Germany has a problem with automatic injunction claims. Today in Berlin, the federal government is talking to experts about changing the law. However, it is doubtful any of the suggested adjustments will be implemented. Experts believe the real problem lies in Munich, at the Federal Patent Court.
At the moment, the German patent system’s good reputation is suffering severely. Standard essential patent holders have recently been given the right to claim injunctive relief in the Netherlands; UK patent lawyers boast that their courts determined a global licence in the Unwired Planet vs. Huawei case.
The Higher Regional Court of Düsseldorf, on the other hand, made the conditions for transferring SEPs more difficult. German patent courts apply stricter standards in FRAND cases. This makes it difficult for patent holders to continue to sue in Germany.
German courts have an extraordinary reputation for experienced judges and fast, cheap proceedings. Vast amounts of compensation are unlikely. But, in patent infringement cases, there is the sharp sword of the automatic injunction.
For some time, parts of German industry have resisted the automatic injunction. Deutsche Telekom and the automobile industry are calling for its abolition, or watering down at the very least.
Their arguments have not fallen on deaf ears. Today, employees from the German Federal Ministry of Justice and Consumer Protection meet with representatives of industry and professional associations for an expert discussion on injunctive relief for standard essential patents and complex products.
As seen by JUVE Patent, the ministry’s invitation letter states that the discussion serves “to prepare a legislative project in the field of intellectual property rights.”
But does the federal government really want to slaughter the sacred cow of German patent law? The telecommunications and automotive industries have a strong argument in favour. A patent troll, for example, can cause great economic damage with an injunction. Theoretically, patent infringement means an injunction could paralyse a telecommunications network – or an entire production line at BMW, Daimler or VW.
These consquences are not easily set aside. So far, however, this worst-case scenario has yet to materialise.
Others fear that abolition would upset the balance between small damages claims and automatic injunctions. Some corporations and medium-sized enterprises also complain that a change would lead to less adequate protection against foreign competition.

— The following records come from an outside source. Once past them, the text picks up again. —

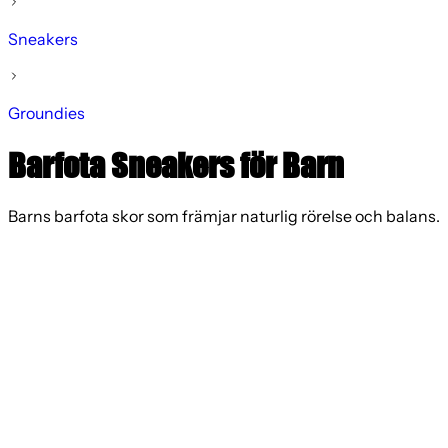
Sneakers
Groundies
Barfota Sneakers för Barn
Barns barfota skor som främjar naturlig rörelse och balans.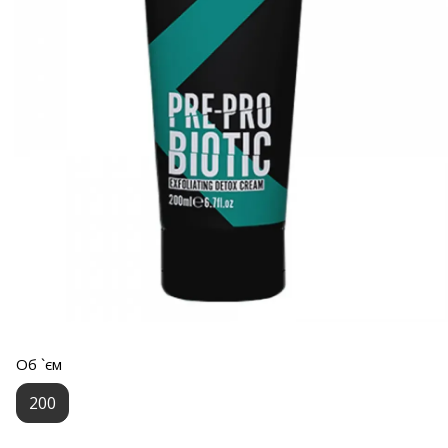
Об `єм
200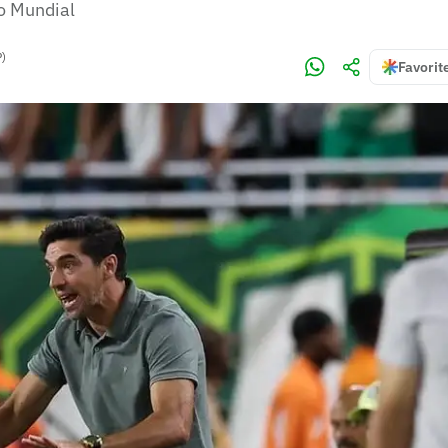
do Mundial
P)
Favorit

This argument makes sense, especially given that many patent experts believe the potential for injunctions to bring business to a standstill does not justify changing the proven system.
Taking part in today’s discussion is the Federation of German Industry (BDI), Germany’s digital association Bitkom, the Association of the Automotive Industry and the German Association for the Protection of Intellectual Property (GRUR).
This is alongside individuals and non-practicing entity Sisvel. Above all, the consultation should bring one thing to light. The federal government has a foot in both camps. Its hands are tied.
However, the Ministry of Justice may have a way out of the situation. A further topic of discussion is “other issues closely related to injunctive relief.”
This probably refers to the so-called injunction gap, considered by most experts as the fundamental ill of the German system. Many months pass between the first instance infringement decision, which may lead to an automatic injunction, and the decision of the Federal Patent Court on the validity of the patent in question. The Munich Regional Court often decides on infringement actions after just a year.
The Technical Appeal Senates at the Federal Patent Court, on the other hand, needed 26 months for its nullity decisions in 2017.
The first instance nullity judgment is, in some cases, issued after the appeal judgment in the infringement proceedings. The German bifurcation system is imbalanced. Infringement courts are increasingly quick but the Federal Patent Court increasingly slow.
Many experts think a change in the law is superfluous, whereas a financial and personnel strengthening of the Federal Patent Court is unavoidable. The German government has probably been putting this off for so long because it was relying on the Unified Patent Court coming into effect. However, the UPC’s future remains uncertain.
The German government would be well-advised to provide the Federal Patent Court with a considerable boost in staff numbers. It could also approve further senates. This is the only way to ensure quick nullity judgments again.
However, the government should also introduce a mandatory qualified interim notification. This would allow first instance infringement judges to be informed about any doubts around a patent’s survival in good time.
The government must finally take the problem seriously, because today’s meeting also concerns the attractiveness of the German patent system abroad. Currently, its reputation is not quite up to scratch.